Infila i guanti di lattice, Claudia Izzo nel suo racconto, quasi per evitare ogni contatto con il virus cha sta contaminando l’umanità. Pensa all’affresco sul soffitto del chiostro nell’edificio in cui si svolge l’esame di Anatomia; è la bellezza dipinta quel soffitto .Una giovane restauratrice cerca di far rivivere ciò che il tempo ha spento per restituire lo splendore dell’arte e intanto la nostra protagonista si accinge a pulire l’argento che, persa la sua opacità, ha bisogno di ritrovare splendore e bellezza; quegli oggetti cui Claudia dedica la sua cura sono frutto di creatività, di bellezza, di impegno e di ingegno da parte dell’uomo. Quante metafore in questo breve scritto…Mentre il pensiero della protagonista va alle rovine seminate dal virus, ai tanti morti in totale solitudine senza il conforto di una carezza, ella si gira tra le mani quell’argento che nella cultura popolare è simbolo di fortuna e, in forma diversa, contiene in sé un grande potere cicratizzante e intanto nei vassoi si rispecchia la sua immagine, una immagine positiva mentre fuori è scoppiata la primavera che lascia presagire la rinascita e il ritorno alla vita, quella vita di cui è stato attento custode tutto il personale medico degno di accorata ammirazione. Medici, infermieri e portantini sono bardati come astronauti e al piccolo Leandro che ne chiede il perché, ha risposto il padre, infettivologo in prima linea nella sanità napoletana dicendo che sono venuti dalla luna per portare in dono il bene agli uomini che annegano nel dolore; sono venuti dalla luna in difesa del genere umano a far guerra al nemico invisibile per sconfiggerlo.
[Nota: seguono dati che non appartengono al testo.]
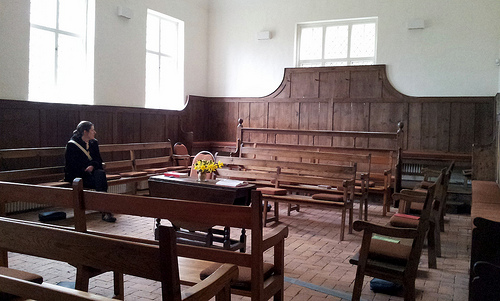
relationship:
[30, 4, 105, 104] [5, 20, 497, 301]
window in photo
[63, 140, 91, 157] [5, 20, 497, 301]
strap in photo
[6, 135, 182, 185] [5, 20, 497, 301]
bench in photo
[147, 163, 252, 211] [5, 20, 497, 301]
table in photo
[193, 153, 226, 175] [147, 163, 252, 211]
flowers on table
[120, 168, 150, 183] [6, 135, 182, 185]
cushion on bench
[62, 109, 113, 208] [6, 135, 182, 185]
woman on bench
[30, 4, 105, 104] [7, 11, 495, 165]
window in room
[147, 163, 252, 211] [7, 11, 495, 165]
table in room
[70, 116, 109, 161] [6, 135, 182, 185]
person on bench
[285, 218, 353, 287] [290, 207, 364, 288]
tiles on floor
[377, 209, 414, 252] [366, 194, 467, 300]
books on chairs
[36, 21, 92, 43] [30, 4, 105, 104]
lines on window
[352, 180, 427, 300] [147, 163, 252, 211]
chair at table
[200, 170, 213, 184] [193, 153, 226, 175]
vase has flowers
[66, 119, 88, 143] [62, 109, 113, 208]
hair on woman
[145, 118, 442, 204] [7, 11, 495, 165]
benches in room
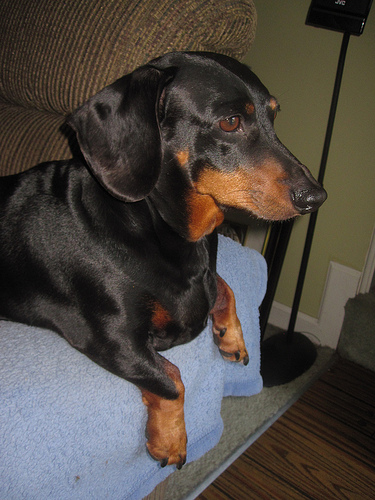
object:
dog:
[0, 49, 328, 471]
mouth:
[282, 191, 325, 223]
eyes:
[216, 108, 246, 135]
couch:
[0, 0, 258, 499]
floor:
[177, 356, 373, 500]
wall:
[239, 0, 374, 354]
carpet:
[140, 324, 336, 500]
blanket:
[1, 233, 268, 498]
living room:
[0, 0, 373, 497]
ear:
[61, 70, 164, 203]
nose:
[293, 180, 327, 211]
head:
[67, 49, 330, 235]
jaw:
[218, 204, 296, 230]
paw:
[212, 322, 248, 368]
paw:
[144, 414, 189, 470]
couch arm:
[1, 218, 239, 461]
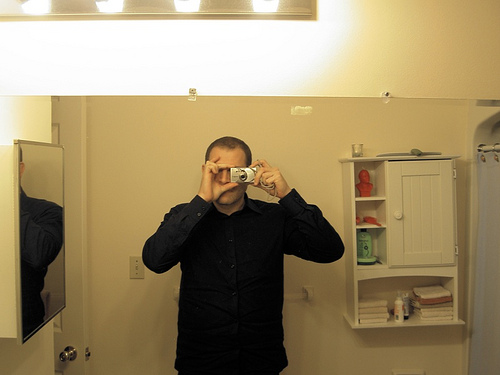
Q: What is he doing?
A: Taking a photo.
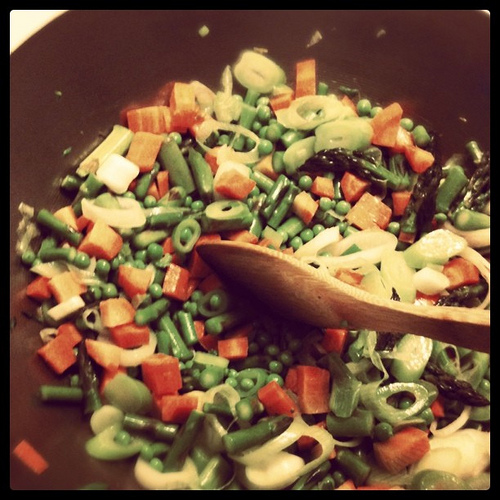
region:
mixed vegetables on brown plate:
[20, 27, 464, 477]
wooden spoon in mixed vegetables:
[111, 202, 486, 369]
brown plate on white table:
[11, 15, 141, 100]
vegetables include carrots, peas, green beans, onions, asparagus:
[55, 74, 427, 498]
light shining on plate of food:
[30, 20, 461, 418]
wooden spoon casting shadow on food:
[180, 171, 387, 363]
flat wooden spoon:
[164, 174, 439, 371]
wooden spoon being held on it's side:
[161, 182, 411, 380]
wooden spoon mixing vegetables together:
[70, 71, 438, 415]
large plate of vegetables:
[4, 57, 485, 431]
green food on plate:
[109, 194, 194, 316]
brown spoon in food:
[238, 244, 468, 351]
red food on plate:
[139, 336, 201, 420]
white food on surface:
[268, 412, 315, 486]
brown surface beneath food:
[32, 405, 80, 465]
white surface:
[16, 14, 48, 38]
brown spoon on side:
[235, 176, 395, 349]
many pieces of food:
[98, 121, 353, 351]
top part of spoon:
[168, 231, 293, 335]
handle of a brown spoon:
[418, 285, 481, 364]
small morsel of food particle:
[194, 22, 218, 38]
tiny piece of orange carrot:
[293, 52, 323, 89]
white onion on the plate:
[98, 151, 140, 188]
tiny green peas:
[70, 249, 110, 271]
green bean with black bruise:
[116, 411, 175, 440]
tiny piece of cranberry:
[306, 146, 372, 172]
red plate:
[39, 45, 154, 117]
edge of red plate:
[20, 37, 64, 78]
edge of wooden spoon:
[190, 230, 254, 303]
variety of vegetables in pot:
[82, 80, 432, 409]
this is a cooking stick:
[206, 240, 491, 360]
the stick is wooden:
[268, 267, 317, 302]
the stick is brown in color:
[327, 292, 372, 316]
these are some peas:
[258, 340, 286, 367]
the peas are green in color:
[262, 340, 289, 366]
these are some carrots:
[277, 365, 336, 417]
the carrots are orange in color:
[299, 372, 325, 411]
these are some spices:
[251, 450, 291, 480]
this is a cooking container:
[49, 24, 136, 80]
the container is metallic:
[93, 24, 150, 74]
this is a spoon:
[261, 265, 311, 294]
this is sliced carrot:
[47, 337, 72, 365]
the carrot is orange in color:
[302, 373, 327, 410]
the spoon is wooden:
[283, 273, 320, 301]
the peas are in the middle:
[132, 242, 162, 262]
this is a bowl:
[89, 23, 145, 85]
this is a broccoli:
[265, 179, 297, 216]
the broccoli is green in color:
[163, 415, 203, 460]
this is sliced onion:
[342, 233, 389, 260]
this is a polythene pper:
[413, 170, 441, 200]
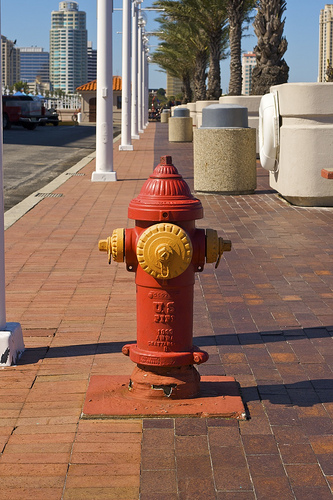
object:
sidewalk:
[0, 121, 333, 500]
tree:
[203, 0, 261, 97]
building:
[47, 0, 89, 96]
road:
[0, 121, 122, 216]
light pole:
[89, 0, 119, 185]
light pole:
[118, 1, 134, 152]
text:
[153, 299, 176, 323]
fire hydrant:
[80, 151, 248, 421]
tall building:
[241, 49, 258, 96]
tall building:
[316, 3, 331, 84]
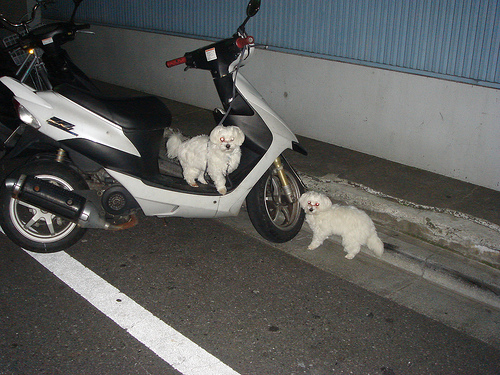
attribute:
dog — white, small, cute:
[164, 127, 242, 196]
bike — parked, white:
[2, 2, 301, 252]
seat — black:
[57, 84, 170, 135]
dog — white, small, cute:
[298, 194, 385, 259]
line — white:
[1, 225, 244, 374]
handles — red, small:
[164, 36, 256, 70]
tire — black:
[248, 165, 303, 243]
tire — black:
[4, 164, 86, 252]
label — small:
[46, 110, 79, 141]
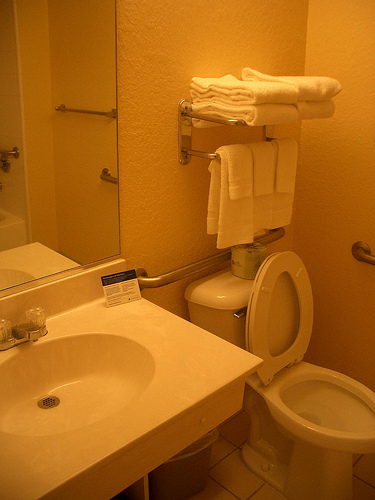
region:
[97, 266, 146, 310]
Sign on a sink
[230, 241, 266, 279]
Toilet paper roll on tank of toilet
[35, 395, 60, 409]
Water drain in the sink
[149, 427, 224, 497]
Garbage can under a sink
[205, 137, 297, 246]
Towels draped over a handle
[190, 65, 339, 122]
White towels stacked on a shelf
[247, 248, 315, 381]
Toilet seat and lid up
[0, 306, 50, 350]
Water tap on a sink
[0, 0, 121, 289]
Mirror over a sink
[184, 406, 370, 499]
tile on a bathroom floor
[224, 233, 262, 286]
a roll of toilet paper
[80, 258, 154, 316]
a sign on bath sink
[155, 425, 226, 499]
a tan trash can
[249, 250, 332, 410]
a raised toilet seat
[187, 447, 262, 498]
a tiled bath floor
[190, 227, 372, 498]
a clean white toilet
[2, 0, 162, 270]
a large mirror on wall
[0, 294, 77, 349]
a silver bathroom sink fauset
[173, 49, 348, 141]
a stack of towels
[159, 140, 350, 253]
white towels hanging on bar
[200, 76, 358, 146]
the towels are folded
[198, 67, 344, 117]
the towels are white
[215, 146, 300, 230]
the towels are hanged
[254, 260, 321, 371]
the toilet seat is up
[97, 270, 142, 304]
card is on the sink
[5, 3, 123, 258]
reflection is in the mirror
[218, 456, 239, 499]
the floor is tiled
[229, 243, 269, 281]
toilet paper is on the toilet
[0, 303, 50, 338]
the knobs rae clearin color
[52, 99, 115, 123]
handle is on the wall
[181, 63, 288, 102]
white towel folded on rack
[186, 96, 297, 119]
white towel folded on rack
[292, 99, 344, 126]
white towel folded on rack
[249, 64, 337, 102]
white towel folded on rack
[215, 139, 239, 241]
white towel hanging on rack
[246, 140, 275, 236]
white towel hanging on rack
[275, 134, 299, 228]
white towel hanging on rack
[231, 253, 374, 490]
white toilet on right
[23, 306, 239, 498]
white sink on left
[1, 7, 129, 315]
bathroom mirror on left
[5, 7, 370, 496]
a bathroom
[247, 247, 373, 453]
the toilet seat is up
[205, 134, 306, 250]
towels hanging above the toilet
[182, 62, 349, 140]
towels stacked on a rack above the toilet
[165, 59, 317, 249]
a towel rack on the wall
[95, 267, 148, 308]
a plastic sign on the sink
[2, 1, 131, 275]
a mirror attached to the wall above the sink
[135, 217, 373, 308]
metal safety rails around the toilet on the walls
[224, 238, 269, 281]
an extra roll of toilet paper on the toilet tank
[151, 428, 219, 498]
a trash can with a liner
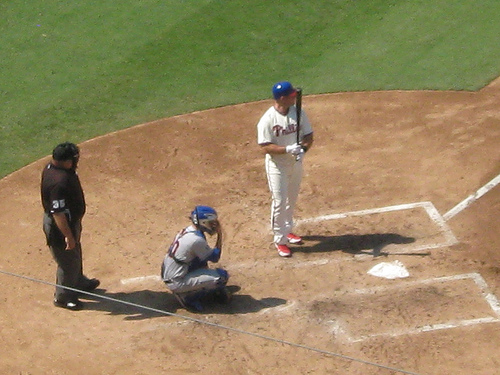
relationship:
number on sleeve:
[51, 199, 66, 211] [46, 184, 68, 211]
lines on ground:
[270, 198, 498, 344] [1, 89, 498, 374]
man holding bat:
[258, 53, 332, 293] [293, 90, 303, 160]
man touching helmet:
[155, 209, 231, 303] [187, 204, 222, 239]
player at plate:
[252, 82, 314, 258] [368, 264, 414, 289]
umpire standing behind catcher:
[38, 141, 97, 311] [159, 205, 229, 312]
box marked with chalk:
[315, 269, 497, 348] [270, 202, 497, 348]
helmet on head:
[272, 80, 297, 100] [274, 78, 299, 107]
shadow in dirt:
[296, 227, 416, 266] [239, 143, 411, 325]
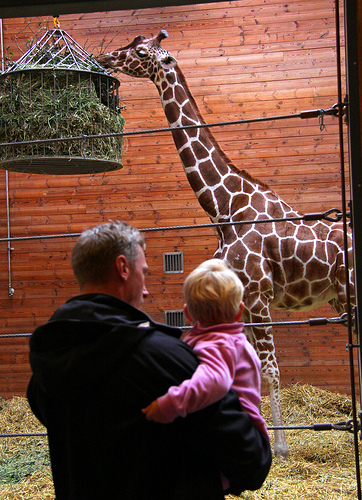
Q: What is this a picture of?
A: A giraffe.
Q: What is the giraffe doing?
A: Eating.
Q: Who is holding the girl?
A: The man.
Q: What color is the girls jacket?
A: Pink.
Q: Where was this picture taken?
A: At the zoo.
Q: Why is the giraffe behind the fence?
A: Safety.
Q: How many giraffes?
A: One.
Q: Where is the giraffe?
A: Behind a fence.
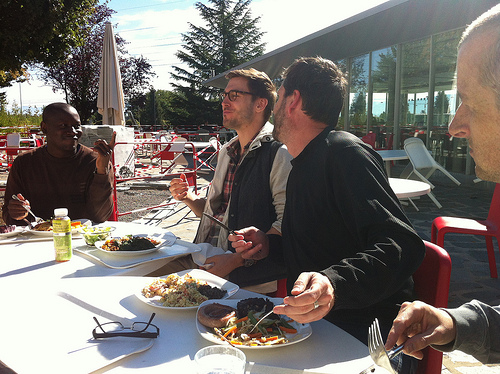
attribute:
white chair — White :
[402, 134, 460, 211]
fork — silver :
[357, 322, 406, 370]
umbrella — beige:
[90, 18, 130, 124]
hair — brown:
[292, 58, 346, 139]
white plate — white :
[28, 216, 92, 236]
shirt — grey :
[445, 295, 498, 365]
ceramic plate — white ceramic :
[97, 237, 164, 262]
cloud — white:
[129, 6, 166, 43]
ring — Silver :
[308, 299, 322, 316]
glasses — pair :
[90, 310, 161, 340]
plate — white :
[119, 238, 243, 307]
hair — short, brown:
[231, 62, 274, 113]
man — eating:
[6, 100, 118, 227]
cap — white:
[51, 203, 73, 217]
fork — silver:
[361, 314, 401, 371]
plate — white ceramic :
[191, 291, 316, 352]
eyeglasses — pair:
[92, 312, 162, 337]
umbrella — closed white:
[92, 17, 126, 123]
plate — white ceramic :
[147, 250, 251, 324]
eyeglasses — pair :
[84, 305, 174, 350]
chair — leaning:
[395, 132, 462, 214]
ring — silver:
[312, 301, 319, 308]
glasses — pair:
[85, 312, 164, 338]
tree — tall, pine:
[137, 0, 267, 123]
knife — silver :
[203, 212, 245, 241]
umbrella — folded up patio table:
[90, 15, 145, 132]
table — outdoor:
[0, 221, 380, 372]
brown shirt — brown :
[1, 140, 117, 222]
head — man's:
[271, 49, 340, 157]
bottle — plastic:
[49, 206, 78, 262]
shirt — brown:
[257, 126, 420, 331]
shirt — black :
[10, 140, 124, 210]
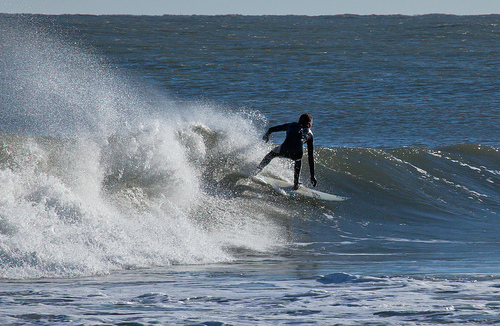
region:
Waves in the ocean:
[6, 128, 276, 280]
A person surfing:
[193, 95, 375, 217]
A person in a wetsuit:
[256, 108, 326, 177]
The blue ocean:
[9, 8, 499, 140]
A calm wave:
[323, 126, 498, 263]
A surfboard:
[230, 163, 342, 210]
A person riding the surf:
[16, 101, 472, 284]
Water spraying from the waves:
[5, 17, 222, 167]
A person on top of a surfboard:
[234, 104, 351, 219]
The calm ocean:
[137, 273, 424, 324]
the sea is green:
[281, 76, 462, 219]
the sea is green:
[235, 80, 385, 237]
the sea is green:
[346, 113, 466, 283]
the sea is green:
[315, 96, 425, 312]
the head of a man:
[296, 108, 316, 128]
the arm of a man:
[303, 130, 318, 176]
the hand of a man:
[306, 170, 320, 189]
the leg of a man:
[289, 155, 307, 186]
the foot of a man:
[291, 177, 307, 193]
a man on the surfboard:
[242, 106, 331, 196]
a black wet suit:
[254, 117, 316, 185]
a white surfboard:
[228, 162, 355, 204]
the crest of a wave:
[1, 127, 499, 174]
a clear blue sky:
[0, 0, 499, 16]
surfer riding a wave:
[188, 74, 388, 254]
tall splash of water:
[26, 25, 259, 264]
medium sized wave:
[51, 69, 465, 250]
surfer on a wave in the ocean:
[14, 11, 484, 301]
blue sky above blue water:
[11, 0, 492, 40]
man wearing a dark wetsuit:
[239, 97, 359, 219]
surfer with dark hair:
[271, 94, 345, 189]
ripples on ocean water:
[139, 262, 391, 316]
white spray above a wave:
[16, 28, 310, 300]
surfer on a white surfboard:
[231, 97, 393, 302]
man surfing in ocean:
[212, 99, 333, 200]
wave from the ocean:
[343, 138, 453, 198]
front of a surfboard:
[308, 185, 355, 210]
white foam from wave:
[38, 194, 183, 234]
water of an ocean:
[313, 35, 465, 92]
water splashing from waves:
[11, 39, 96, 97]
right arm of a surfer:
[256, 121, 283, 143]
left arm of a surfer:
[300, 133, 323, 187]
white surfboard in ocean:
[219, 160, 350, 214]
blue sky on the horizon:
[313, 2, 404, 17]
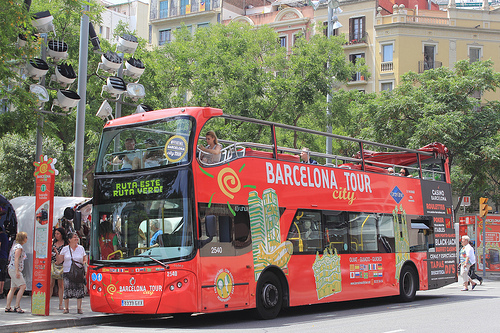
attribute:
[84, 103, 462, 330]
bus — double decker, red, black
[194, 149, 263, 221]
picture of sun — graphic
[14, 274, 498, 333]
street — shining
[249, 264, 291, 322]
wheel — black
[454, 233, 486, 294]
woman — walking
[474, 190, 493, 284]
traffic light — yellow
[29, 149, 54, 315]
sign — tall, red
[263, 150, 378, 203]
words — white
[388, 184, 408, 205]
logo — blue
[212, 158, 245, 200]
sun — yellow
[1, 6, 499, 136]
trees — leafy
Sono venuti da quella luna di leopardiana memoria che forse conosce il dolore dell’uomo, la luna solitaria, eterna viaggiatrice, che è così pensierosa perchè forse comprende che cosa sia questa vita terrena, la nostra sofferenza, i nostri sospiri; che cosa sia questo estremo impallidire del volto e il morire, il venir meno ad ogni compagnia consueta e amorevole .La luna che certo capisce l’origine delle cose e vede lo scopo del mattino, della sera, del silenzioso e infinito fluire del tempo. La luna che certo sa a quale suo dolce amore sorrida la primavera, a chi giovi il caldo, e quale frutto dia l’inverno col suo ghiaccio. E in quanto a noi che siamo i cro-creatori dell’universo ai quali nulla può resistere nell’ ardire dell’azione e del pensiero, dobbiamo combattere il pericolo maggiore che possa temere l’umanità che non è una catastrofe che venga dal di fuori quale quella che stiamo vivendo, è invece quella malattia spirituale, la più terribile, perché il più direttamente umano dei flagelli che è la perdita del gusto di vivere, quel richiamo alla vita, l’entusiasmo e la gioia di vivere che Claudia conosce bene …e che per lei è quel riemergere dal vassoio di argento dell’immagine riflessa del suo volto abbagliato dalla luminosità del volto di Benedetta, la sua forza, la sua speranza, sua figlia.